### Tasks
1. According to the NAFTA passage, how many lawyers make up an ISDS arbitration tribunal, and from what sector are they drawn?
2. Please pick up the NAFTA passage after its final sentence and keep writing it.

### Selected text
————————

Thousands of factories, tens of thousands of jobs and entire industries have left the United States for Mexico since the North American Free Trade Agreement (NAFTA) went into effect in 1994.

President Trump has zeroed in on one part of NAFTA that actually subsidizes American companies to move to Mexico. And he’s told his trade negotiators to kill it in the new version of the deal now being negotiated.

This perverse incentive is known as Investor State Dispute Settlement (ISDS). ISDS enables foreign corporations to challenge our laws and any actions of the United States government before international arbitration tribunals composed of three private-sector lawyers.

These three-man kangaroo courts exist outside the judicial system established by the U.S. Constitution. They can award corporations unlimited sums of money to be paid by taxpayers. They do not follow constitutional due process guarantees or judicial precedent, and their decisions are final, no appeal.

Why, you might ask, would our government agree to such a monstrosity?

Follow the money.

American businesses eager to take advantage of the cheap labor and filthy pollution south of the border were previously scared off by Mexico’s notoriously corrupt government and legal system.

Fear of having their assets stolen by a crooked foreign government would normally incentivize investors to stay in the United States, where respect for private property and the rule of law prevail.

If dead set on moving abroad, they could buy political risk insurance and factor that into the cost of the investment.

Instead, they pulled some strings in the Swamp and had the American taxpayers buy insurance for them.

Under NAFTA, our government created a separate-but-unequal court system – ISDS – to guarantee businesses won’t have any risk by investing in Mexico. We, the People, of the United States pay for this insurance twice – once with our taxes, and again when our jobs disappear.

————————

(Dataset entries)
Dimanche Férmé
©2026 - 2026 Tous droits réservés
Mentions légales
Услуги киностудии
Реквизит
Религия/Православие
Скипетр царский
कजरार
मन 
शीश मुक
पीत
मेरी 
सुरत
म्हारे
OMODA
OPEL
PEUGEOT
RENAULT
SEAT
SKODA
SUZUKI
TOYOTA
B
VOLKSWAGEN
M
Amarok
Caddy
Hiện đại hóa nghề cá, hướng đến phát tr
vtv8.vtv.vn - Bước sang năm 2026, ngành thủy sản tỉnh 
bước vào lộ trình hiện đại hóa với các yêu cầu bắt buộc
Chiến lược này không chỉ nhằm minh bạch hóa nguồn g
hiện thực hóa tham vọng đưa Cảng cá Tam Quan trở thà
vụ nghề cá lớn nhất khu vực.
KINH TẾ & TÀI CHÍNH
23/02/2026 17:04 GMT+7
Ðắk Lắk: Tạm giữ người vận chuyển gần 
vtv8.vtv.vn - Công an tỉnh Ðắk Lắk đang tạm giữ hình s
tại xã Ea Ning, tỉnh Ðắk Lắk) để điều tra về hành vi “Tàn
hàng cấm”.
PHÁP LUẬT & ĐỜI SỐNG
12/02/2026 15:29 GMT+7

————————

### Exercise results
1. Three lawyers from the private sector.

2.
President Trump’s chief trade negotiator Robert Lighthizer asks, “Why is it a good policy of the United States government to encourage investment in Mexico? … To me that’s absurd.”

He’s right.

NAFTA tribunals are a gift from Washington to globalist corporations. It costs $8 million to bring a case before these NAFTA courts, according to the Organization for Economic Cooperation and Development. Only those with a platoon of white shoe lawyers have access, and they use it to crush smaller competitors.

Besides being blatant cronyism, ISDS is also unconstitutional.

Reagan Justice Department official and constitutional attorney Bruce Fein notes that the NAFTA ISDS “judges” exercise as much as or more power than judges in our federal courts.  In Buckley v Valeo, the Supreme Court declared that any person exercising significant authority under the laws of the United States falls under the Appointments Clause of Article II of the Constitution: all “officers” of the United States must be appointed by the President with the advice and consent of the Senate. That’s not how the ISDS panels are chosen.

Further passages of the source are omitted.